WHY INDONESIANS DIED IN SOUTHERN SEAS

 
 Oyang 70: Photo credit -  NZDF)


RI crew on stricken ship ill-prepared, say NZ Police

Indonesians crewing a doomed trawler were not trained in evacuation procedures, had not been taught to launch lifeboats and could not understand orders, a coronial inquest in New Zealand was told yesterday. (Mon 16 April).
Five Indonesians from Tegal on the north coast of Central Java died when the 38-year old Korean ship Oyang 70 sank in the Southern Ocean on 20 August 2010. It capsized after trying to lift a massive haul of fish.
Police evidence read to the inquest revealed a culture of fear, ignorance, uncertainty and language barriers on board the ship, which was ruled by an “angry man … who cared more for fish than the safety of his crew (and where) complainers could lose their jobs.”
The Korean skipper Hyonki Shin went down with his ship, “hugging a post and crying while drinking clear liquid from a bottle.”
A life jacket offered by one of the Indonesians was rejected by Mr Shin. No orders were given to launch life rafts so the Indonesians took the initiative and released the boats.
Only the bodies of Samsuri, 39, Taefur, 35 and Heru Yuniarto, 25 were recovered. There’s been no sign of the other Indonesians, Tarmidi and Ha’arais, or the skipper.
The men’s widows have been paid compensation of NZ$12,000 (Rp 90 million) with extra if they have dependants. The money has come from the NZ Government, not the Korean ship owners or their insurers.
There were 51 men on board the Oyang 70. Thirty-six were Indonesians the rest Koreans and Filipinos with one Chinese. The 1,600 tonne ship was owned by the Sajo Oyang Corporation, which recruited the Indonesians through an agent in Java.
Much of the first day of the week-long inquest before Wellington coroner Richard McElrea was taken up with Detective-Sergeant Michael Ford reading survivors’ statements.
Their evidence included stories of regular engine breakdowns, having to work up to 20 hours followed by a three-hour break, living in leaky cabins with cockroaches, working in a flooded engine room and not understanding orders shouted in Korean.
There were no Indonesians at the inquest, though NZ lawyer Craig Tuck, who is not charging for his services, represents the families.
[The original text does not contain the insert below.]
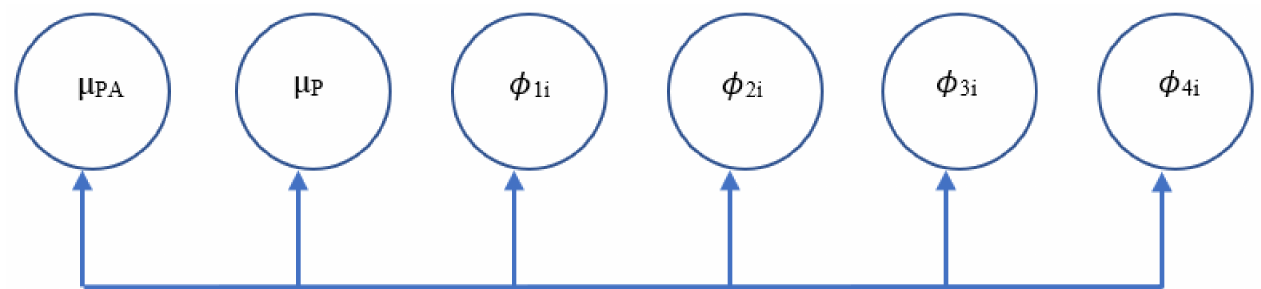
Figure 2. VAR(1) Model: Within-Person. Note. Figure 2 depicts the within-person components of the study model. T represents time point, t − 1 represents previous time point, φ represents autoregressive parameters (how quickly an individual restores to equilibrium) and cross-lagged regression effect (predictive relationships/spill-over), PA represents physical activity, P represents pain, and ζ represents dynamic errors.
He’s a member of the NGO Slave-Free Seas, which is working to improve conditions on foreign-crewed ships.
They men told police that around 3.30 am on the day of the tragedy they were ordered to pull in the net even though batteries had not been fitted to an electronic sensor designed to check the size of the catch.
The haul of southern blue whiting was “extremely large … the biggest ever seen”, probably close to 80 tonnes. The net became wedged on the stern.
Late and unsuccessful attempts were made to cut the net and dump some of the load, which dragged the boat down on the port side. Water flooded in. Measures to right the trawler failed.
There was “shouting and crying … yelling and banging” as the crew jumped into the icy waters, 750 kilometers east of NZ’s South Island.
The ship sank within ten minutes. The men were rescued by another fishing boat and have since returned to Indonesia.
The tragedy was followed four months later by the sinking in the Southern Ocean of another Korean ship, the No 1 Insung with the death of 22 men, including two Indonesians.